The Wall, Clean the Crayon off of
The Wall, Beat My Head Against
The Wall, I Said Do Not Lick (I only wish I was kidding)
and the one that hurts the most:
The Wall, I Was Writing and I Hit

Throughout my writing life, I have hit many walls, some of them repeatedly. Usually, I experienced a period of great frustration, re-discovered my direction, and pressed forward with renewed determination (which is never as simple as that sentence makes it sound).

One day, as I was making rip-roaring progress on a book project, I ran into a very little wall. This wall was 19.75 inches tall, um, I mean 19.75 inches long. She arrived by scheduled c-section one Friday morning. When I saw her, I said, “Hello. Are you confused?” I knew how confused I felt much of the time, and I’d had 29 years to adjust to the variations of life. For her, the world was suddenly much bigger than she’d realized, and it wasn’t very comfy. Poor little thing.

I didn’t wait for her to answer. I passed out.

When I regained consciousness about a year later, I was unpacking in a new house. Boxes of notebooks, journals, legal pads, file folders, presentation portfolios, and plain old stacks of paper filled with my writing. I prepared to put them in attic storage, but my husband, Chris, stopped me. “You’re not putting that stuff in the attic.”

“I never use it. Besides, if I want it, I know where to find it.”

“But it’s your writing. You wouldn’t let me put my writing in the attic.”

“No,” I admitted. “But you actually write.”

“Why don’t you?” he asked.

Right about that time, a little blond giggle came around the corner, bumped into my leg, landed on her bum, looked up at me, and smiled. I didn’t have to say anything else.

Chris had a point, though. I couldn’t put it all away. I’d lost a lot of bits and pieces of individuality since Em was born, but I couldn’t sacrifice being a writer. It had never been just something I did. It had always been something I was whether I was actively writing or not.

It’s the same for every writer who suddenly finds herself (or himself) in charge of a small person (or persons) and filling more bottles than journals.
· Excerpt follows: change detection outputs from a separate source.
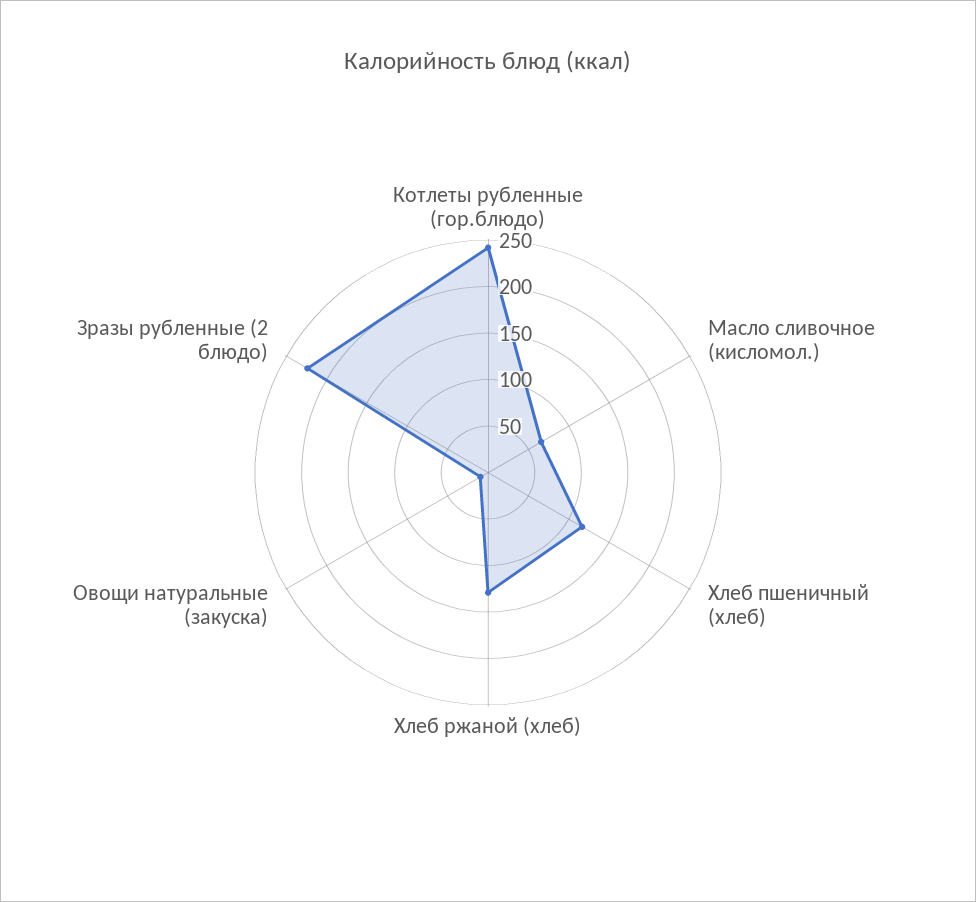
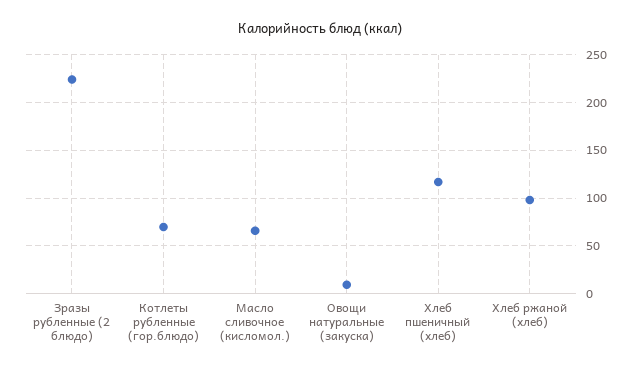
  {
-   "Котлеты рубленные (гор.блюдо)": 240,
+   "Котлеты рубленные (гор.блюдо)": 70,
    "Масло сливочное (кисломол.)": 70,
    "Хлеб пшеничный (хлеб)": 120,
-   "Хлеб ржаной (хлеб)": 130,
+   "Хлеб ржаной (хлеб)": 100,
    "Овощи натуральные (закуска)": 10,
    "Зразы рубленные (2 блюдо)": 220
  }

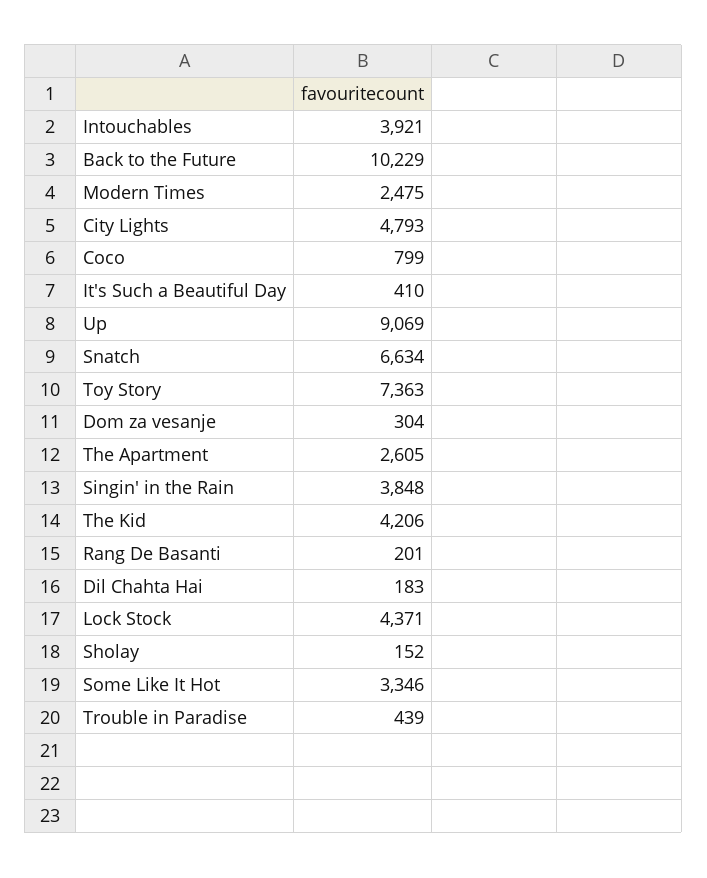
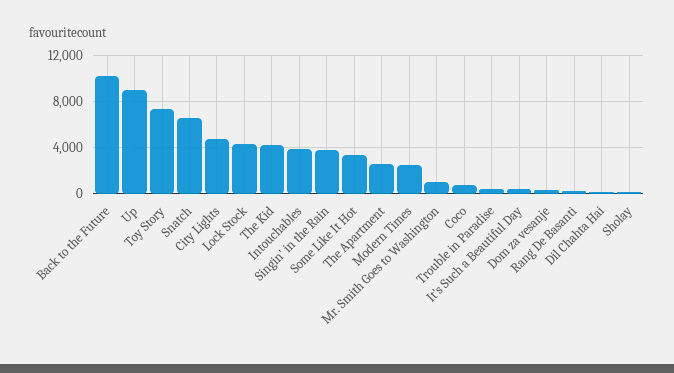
  {
    "Intouchables": 3921,
    "Back to the Future": 10229,
    "Modern Times": 2475,
    "City Lights": 4793,
    "Coco": 799,
    "It's Such a Beautiful Day": 410,
    "Up": 9069,
    "Snatch": 6634,
    "Toy Story": 7363,
    "Dom za vesanje": 304,
    "The Apartment": 2605,
    "Singin' in the Rain": 3848,
    "The Kid": 4206,
    "Rang De Basanti": 201,
    "Dil Chahta Hai": 183,
    "Lock Stock": 4371,
    "Sholay": 152,
    "Some Like It Hot": 3346,
-   "Trouble in Paradise": 439
+   "Trouble in Paradise": 439,
+   "Mr. Smith Goes to Washington": 1000
  }

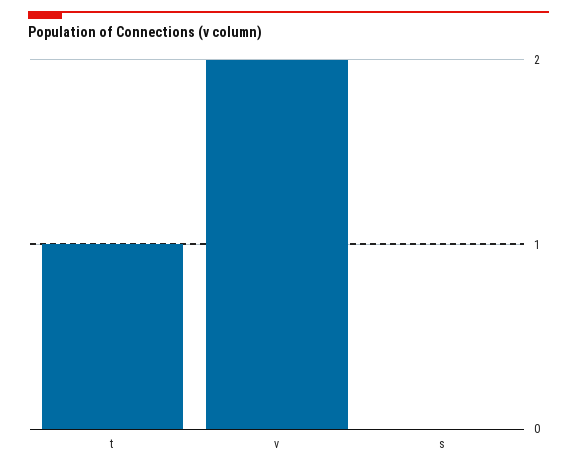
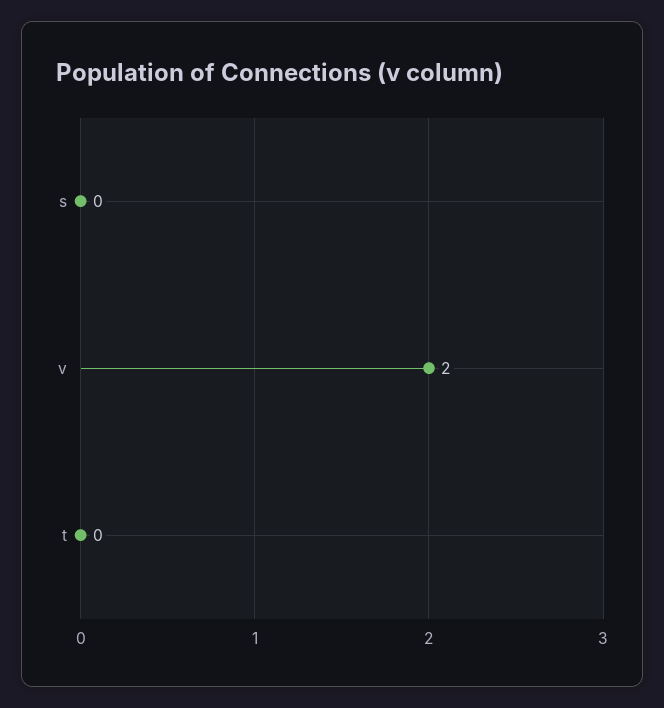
  {
-   "t": 1,
+   "t": 0,
    "v": 2,
    "s": 0
  }

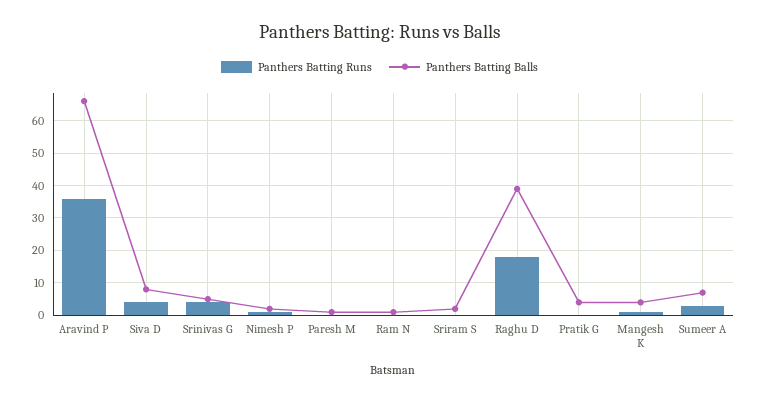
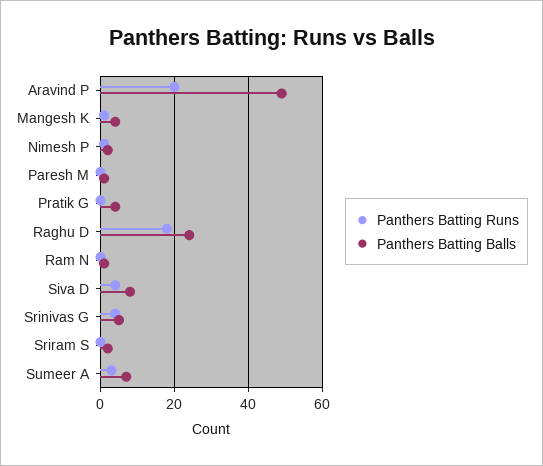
  {
    "Panthers Batting Runs": {
-     "Aravind P": 35,
+     "Aravind P": 20,
      "Siva D": 5,
      "Srinivas G": 5,
      "Nimesh P": 0,
      "Paresh M": 0,
      "Ram N": 0,
      "Sriram S": 0,
      "Raghu D": 20,
      "Pratik G": 0,
      "Mangesh K": 0,
      "Sumeer A": 5
    },
    "Panthers Batting Balls": {
-     "Aravind P": 65,
+     "Aravind P": 50,
      "Siva D": 10,
      "Srinivas G": 5,
      "Nimesh P": 0,
      "Paresh M": 0,
      "Ram N": 0,
      "Sriram S": 0,
-     "Raghu D": 40,
+     "Raghu D": 25,
      "Pratik G": 5,
      "Mangesh K": 5,
      "Sumeer A": 5
    }
  }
You haven’t stopped being a writer. You’re a writer who’s doing something else right now.

Do you remember how easy it was before? How effortless it was to sit down and say what you meant, how simple it was to make the time? If you think you can remember that, you need to forget it. Creating something was never that easy, and it never will be. It is difficult. And if you think it’s harder than it used to be, remember you’re a different kind of strong than you once were. You can handle it.
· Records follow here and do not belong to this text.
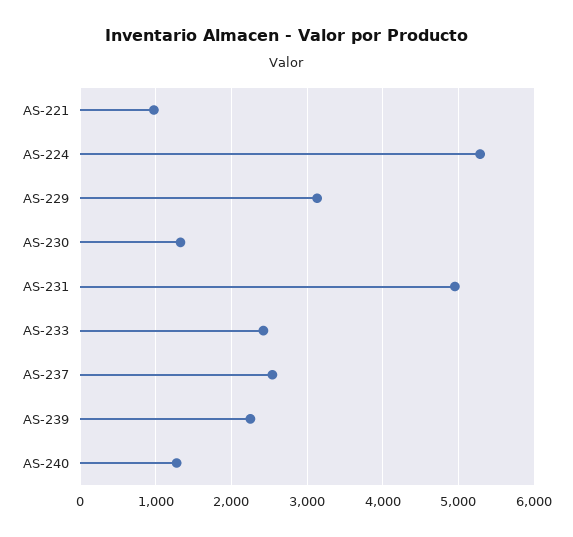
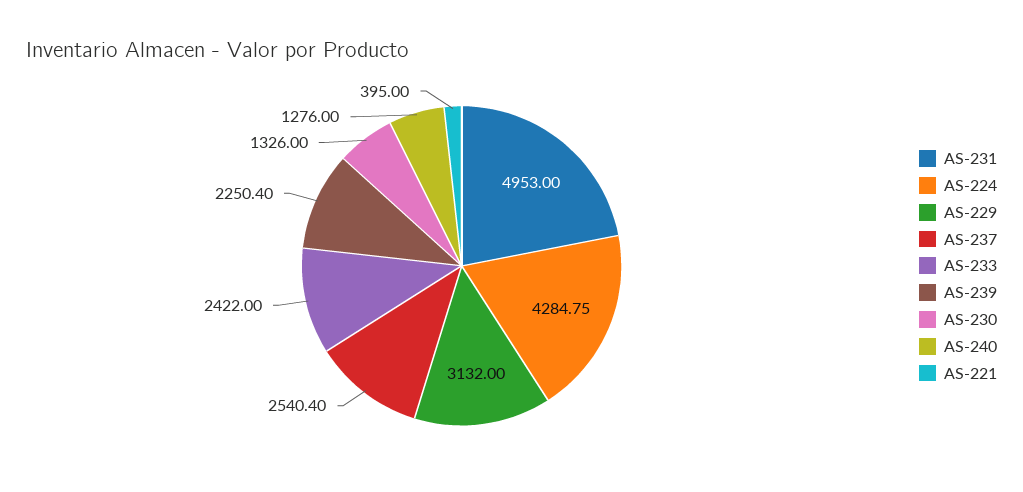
  {
-   "AS-221": 1000,
+   "AS-221": 395,
-   "AS-224": 5300,
+   "AS-224": 4284.75,
    "AS-229": 3132,
    "AS-230": 1326,
    "AS-231": 4953,
    "AS-233": 2422,
    "AS-237": 2540.4,
    "AS-239": 2250.4,
    "AS-240": 1276
  }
You’ve experienced a period of great transition; now it’s time to reorient yourself and push forward again. I know it’s not as simple as that sentence sounds. That’s why I made this blog: for ideas that work, ideas that don’t work, frustrations, solutions, successes, non-successes, and everything in between. It’s the new entry in the Great Phone Book of Life:

The Wall, What to Do When You Hit

My book is coming along, by the way. But if I’m going to finish it this summer, I better get back to it.